→ **Task prompt**
Can you carry the passage below on locking shared variables in Perl threads forward from its last sentence?

If a variable is locked and another thread tries to lock it, that thread is suspended until such time as the lock is available. A lock remains in force until the lock goes out of scope, just like a local variable. In the preceding example, $bytes_sent is locked just before it's incremented, and the lock remains in force throughout the scope of the subroutine.

If a number of variables are changed at the same time, it is common to create an independent variable that does nothing but manage access to the variables. In the following example, the $ok_to_update variable serves as the lock for two related variables, $bytes_sent and $bytes_left :

my $ok_to_update; sub send_data { my $data = shift my $bytes = $socket->syswrite($data); lock($ok_to_update); $bytes_sent += $bytes; $bytes_left -= $bytes; }

It is also possible to lock an entire subroutine using the notation lock(\&subroutine) . When a subroutine is locked, only one thread is allowed to run it at one time. This is recommended only for subroutines that execute very quickly; otherwise , the multiple threads serialize on the subroutine like cars backed up at a traffic light, obliterating most of the advantages of threads in the first place.

Variables that are not shared, such as the local variables $data and $bytes in the preceding example, do not need to be locked. Nor do you need to lock object references, unless two or more threads share the object.

→ **Data extracts**
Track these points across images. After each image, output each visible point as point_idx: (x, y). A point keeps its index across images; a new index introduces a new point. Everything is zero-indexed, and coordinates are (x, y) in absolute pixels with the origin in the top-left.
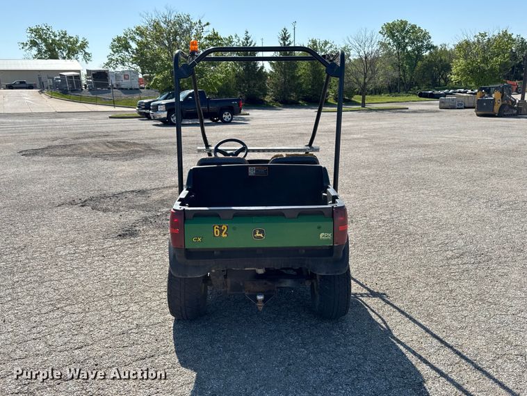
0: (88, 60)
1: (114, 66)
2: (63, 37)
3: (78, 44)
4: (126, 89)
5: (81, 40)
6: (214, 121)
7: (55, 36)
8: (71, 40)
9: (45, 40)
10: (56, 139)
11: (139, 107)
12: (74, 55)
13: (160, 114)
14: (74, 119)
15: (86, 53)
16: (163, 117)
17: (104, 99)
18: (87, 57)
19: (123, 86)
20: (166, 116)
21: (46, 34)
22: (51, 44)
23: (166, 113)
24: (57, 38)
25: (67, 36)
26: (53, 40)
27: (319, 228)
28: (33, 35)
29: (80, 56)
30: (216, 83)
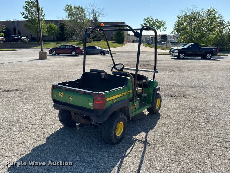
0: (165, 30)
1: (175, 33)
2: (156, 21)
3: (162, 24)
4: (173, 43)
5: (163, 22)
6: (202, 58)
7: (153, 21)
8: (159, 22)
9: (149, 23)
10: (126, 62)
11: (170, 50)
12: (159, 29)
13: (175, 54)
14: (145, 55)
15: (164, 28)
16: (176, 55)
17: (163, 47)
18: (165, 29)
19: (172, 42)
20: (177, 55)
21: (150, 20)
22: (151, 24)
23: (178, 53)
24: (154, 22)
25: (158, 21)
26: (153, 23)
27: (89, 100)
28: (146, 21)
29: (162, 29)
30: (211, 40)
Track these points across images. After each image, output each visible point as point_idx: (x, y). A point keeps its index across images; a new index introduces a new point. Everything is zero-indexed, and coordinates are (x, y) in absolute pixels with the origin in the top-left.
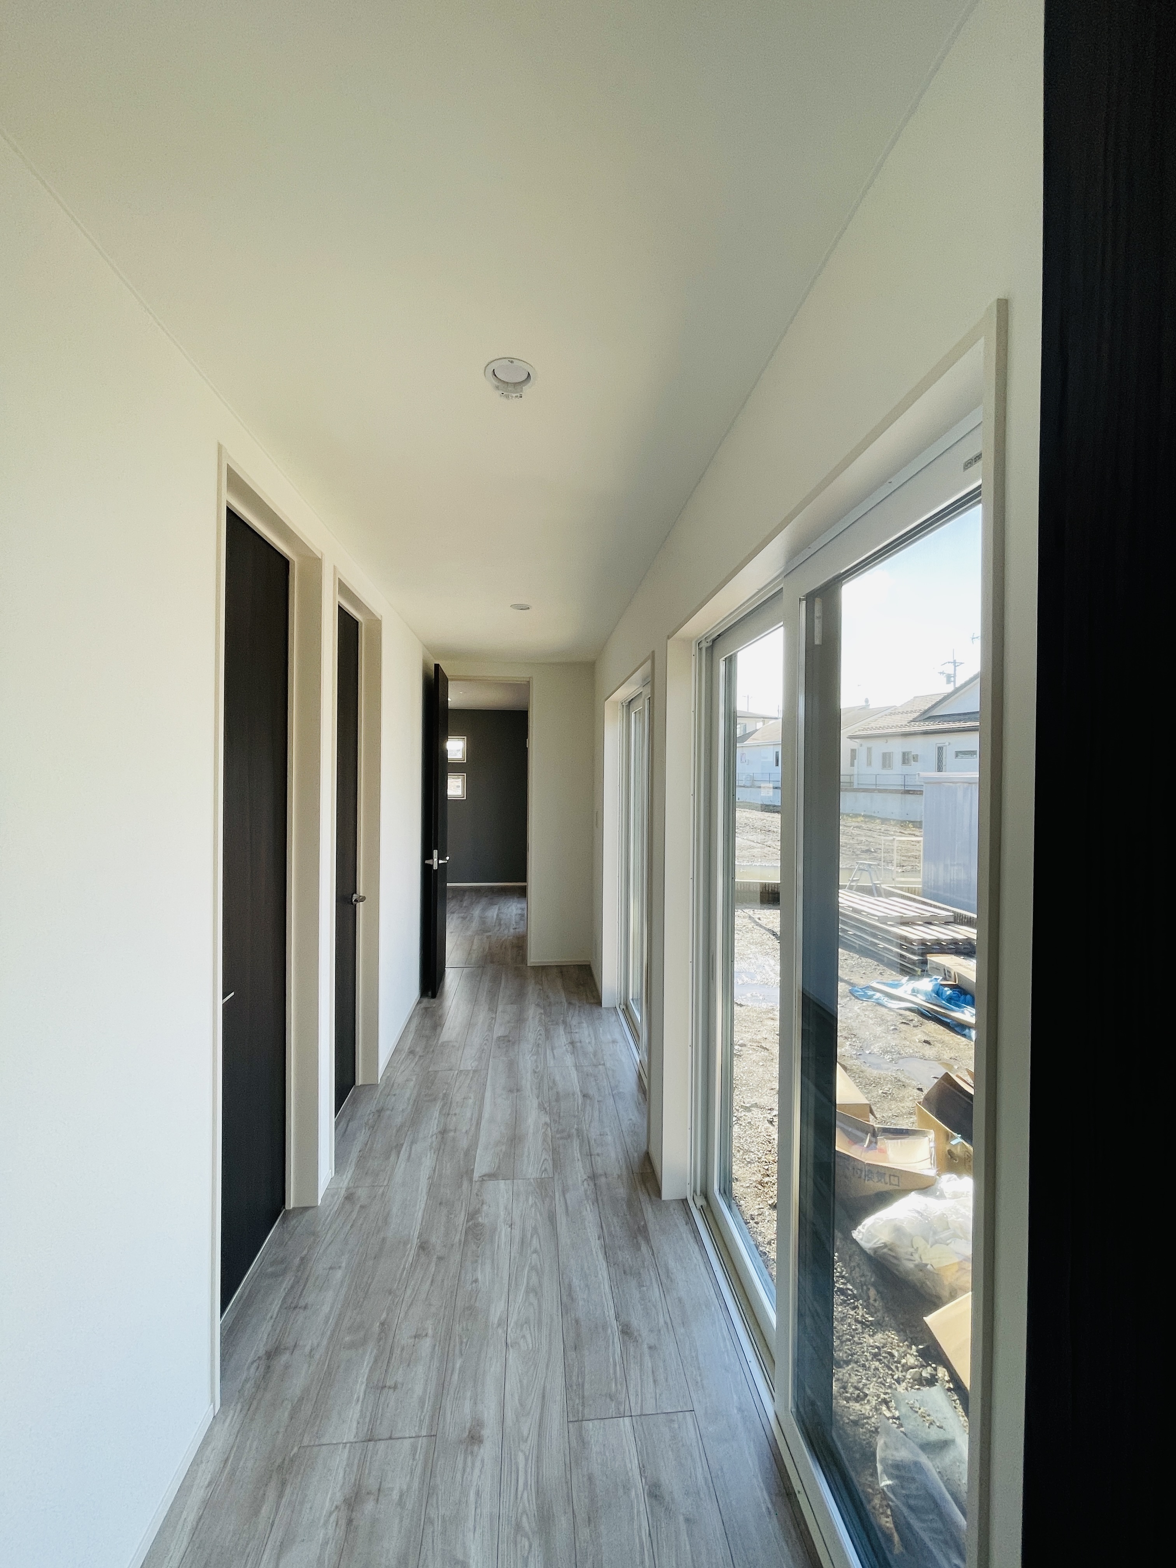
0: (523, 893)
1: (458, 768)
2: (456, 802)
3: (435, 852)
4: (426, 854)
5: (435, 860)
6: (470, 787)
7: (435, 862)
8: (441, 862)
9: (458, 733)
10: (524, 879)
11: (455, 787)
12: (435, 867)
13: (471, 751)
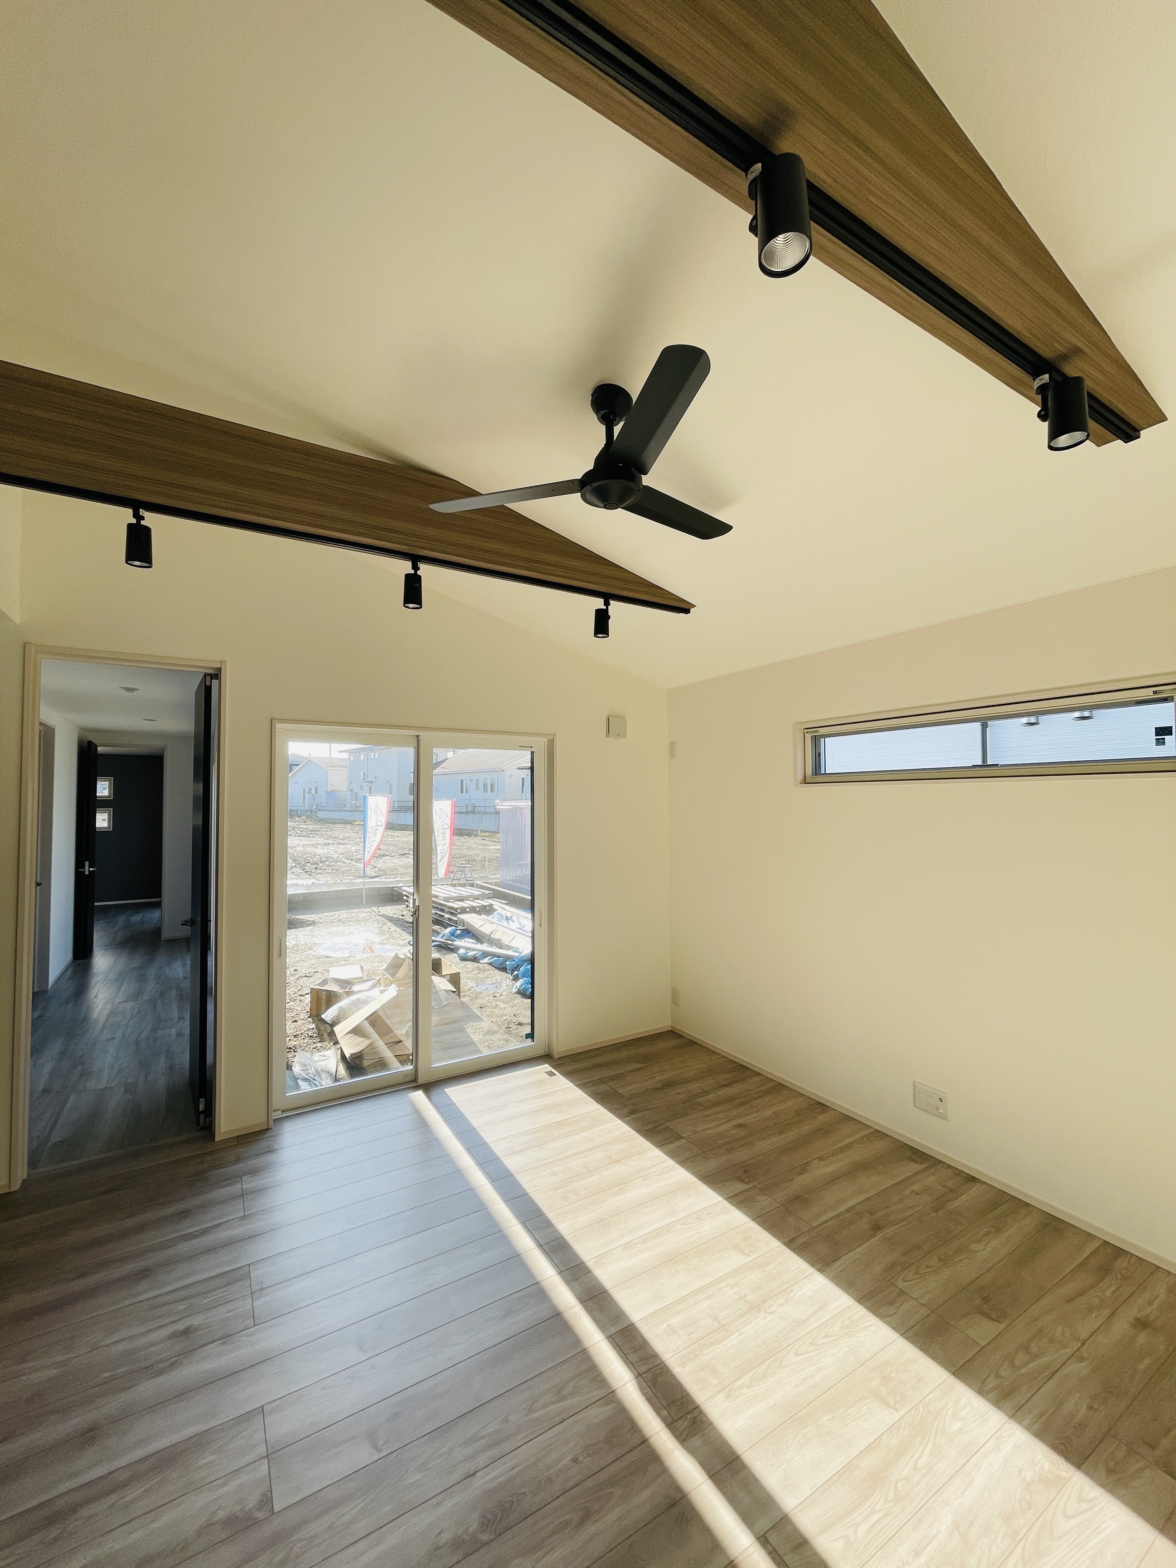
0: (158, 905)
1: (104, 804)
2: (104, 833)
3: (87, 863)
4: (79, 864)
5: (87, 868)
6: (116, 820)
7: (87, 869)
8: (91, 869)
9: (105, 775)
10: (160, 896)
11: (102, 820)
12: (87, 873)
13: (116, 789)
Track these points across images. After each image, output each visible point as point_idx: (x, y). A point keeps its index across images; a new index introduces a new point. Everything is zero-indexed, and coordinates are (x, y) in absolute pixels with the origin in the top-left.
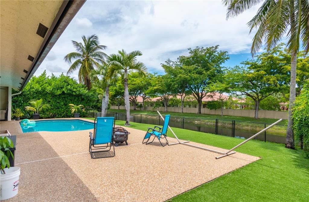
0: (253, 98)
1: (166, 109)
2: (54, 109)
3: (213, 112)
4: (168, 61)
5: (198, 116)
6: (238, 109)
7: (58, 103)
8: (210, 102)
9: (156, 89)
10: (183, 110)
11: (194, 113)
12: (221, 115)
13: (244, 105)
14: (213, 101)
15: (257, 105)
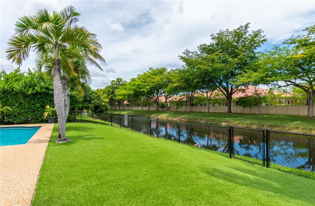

→ **Result for this exercise**
When using threads in combination with Perl objects, object methods often need to lock the object before changing it. Otherwise, two threads could try to modify the object simultaneously, leading to chaos. This object method, for example, is not thread safe, because two threads might try to modify the $self object simultaneously:

sub acknowledge { # NOT thread safe my $self = shift; print $self->{socket} "200 OK\n"; $self->{acknowledged}++; }

You can lock objects within object methods explicitly, as in the previous example:

sub acknowledge { # thread safe my $self = shift; lock($self); print $self->{socket} "200 OK\n"; $self->{acknowledged}++; }

Since $self is a reference, you might wonder whether the call to lock() is locking the $self reference or the thing that $self points to. The answer is that lock() automatically follows references up one level (and one level only). The call to lock($self) is exactly equivalent to calling lock(%$self) , assuming that $self is a hash reference.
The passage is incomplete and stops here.